Aproximou-se, hesitante, e perguntou:

– Lola?

– Jonas, querido!

– Logo vi que era você – disse ele, e confidenciou. – E a imagem do antes aparece para confirmar. Mas reconheceria você mesmo sem ela.

– Estranha essa alternância de imagens – observou Lola. – É como se o tempo voltasse, ou a gente voltasse no tempo, sei lá… – E mudando de assunto: – Você também não mudou muito, para um senhor de mais de 70 anos está um gato – e deu a risada sensual que o encantava.

A essa altura, todos haviam aceito, mesmo sem entender, o fenômeno da alternância das imagens. Estavam calmos e decididos, a revolução os aguardava, ou alguma frase altissonante desse naipe. A manifestação transformou-se em passeata, que começou a descer a rua da Consolação. Lola e Jonas foram lado a lado; pareceu natural, e mesmo inevitável, suas mãos se entrelaçarem.

A passeata terminaria na praça Roosevelt. Quando faltavam uns cinco quarteirões, Jonas falou a Lola – baixinho, que ambos tinham uma imagem revolucionária a manter:

– Lola querida, moro a um quarteirão daqui. E confesso que minhas pernas estão me matando. Que tal a gente sair agora e dar um pulo lá em casa? Meus joelhos cansados agradeceriam penhorados – e riu com um olhar atrevido, como costumava fazer para levá-la pra cama (quase sempre funcionava).

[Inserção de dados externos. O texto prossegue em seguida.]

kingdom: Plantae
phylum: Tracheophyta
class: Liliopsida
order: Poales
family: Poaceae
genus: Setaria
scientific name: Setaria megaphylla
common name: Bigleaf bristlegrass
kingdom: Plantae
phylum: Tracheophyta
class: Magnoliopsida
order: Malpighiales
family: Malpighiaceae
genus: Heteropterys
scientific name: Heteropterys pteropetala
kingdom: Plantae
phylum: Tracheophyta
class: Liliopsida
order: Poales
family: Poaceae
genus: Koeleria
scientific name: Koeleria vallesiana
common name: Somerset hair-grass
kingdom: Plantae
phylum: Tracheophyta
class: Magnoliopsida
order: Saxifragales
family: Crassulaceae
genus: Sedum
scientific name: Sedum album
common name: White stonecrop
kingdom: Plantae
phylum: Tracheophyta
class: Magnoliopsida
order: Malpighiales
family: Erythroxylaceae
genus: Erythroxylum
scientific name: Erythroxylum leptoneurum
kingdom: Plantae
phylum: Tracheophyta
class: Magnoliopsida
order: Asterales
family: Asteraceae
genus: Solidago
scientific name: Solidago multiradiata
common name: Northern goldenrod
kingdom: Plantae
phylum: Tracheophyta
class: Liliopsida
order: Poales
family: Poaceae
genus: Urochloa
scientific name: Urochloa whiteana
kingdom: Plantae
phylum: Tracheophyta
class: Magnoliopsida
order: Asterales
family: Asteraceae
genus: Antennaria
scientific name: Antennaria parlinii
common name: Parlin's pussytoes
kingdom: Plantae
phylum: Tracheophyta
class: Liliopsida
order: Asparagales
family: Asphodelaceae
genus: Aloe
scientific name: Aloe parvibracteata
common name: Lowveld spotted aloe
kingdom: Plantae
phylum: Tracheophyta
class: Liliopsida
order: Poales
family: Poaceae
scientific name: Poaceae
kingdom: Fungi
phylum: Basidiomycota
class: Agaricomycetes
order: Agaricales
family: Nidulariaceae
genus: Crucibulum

– Vamos embora, querido – disse a velhinha, apertando mais forte a mão dele.

No apartamento, Jonas abriu uma cerveja e dois copos. Brindaram e tomaram um bom gole, ambos sentados no sofá, descansando as pernas. O silêncio era pontilhado de olhares eloquentes. De súbito, ele fez uma pergunta inusitada.

– Lola, alguém já a chamou de 68?

– Quantas vezes! Primos, cunhados, amigos – que se tornaram ex-amigos –, sempre num tom de zombaria, pra indicar que eu parei no tempo, não me tornei uma senhora séria e respeitável, não descartei os sonhos de juventude e a luta por uma sociedade mais justa e menos desigual…

– Comigo foi a mesma coisa – admitiu Jonas. – E talvez por isso, conseguimos, hoje, o prodígio de nos ver como estamos agora e como éramos antes, duvido que algum conservador cascudo conseguisse fazer isso – e armou o bote.

– Os números têm uma certa lógica, querida. Paramos, os dois, em 68. Vamos pro número seguinte?

– Só se for agora! – disse a velhinha, começando a despir-se.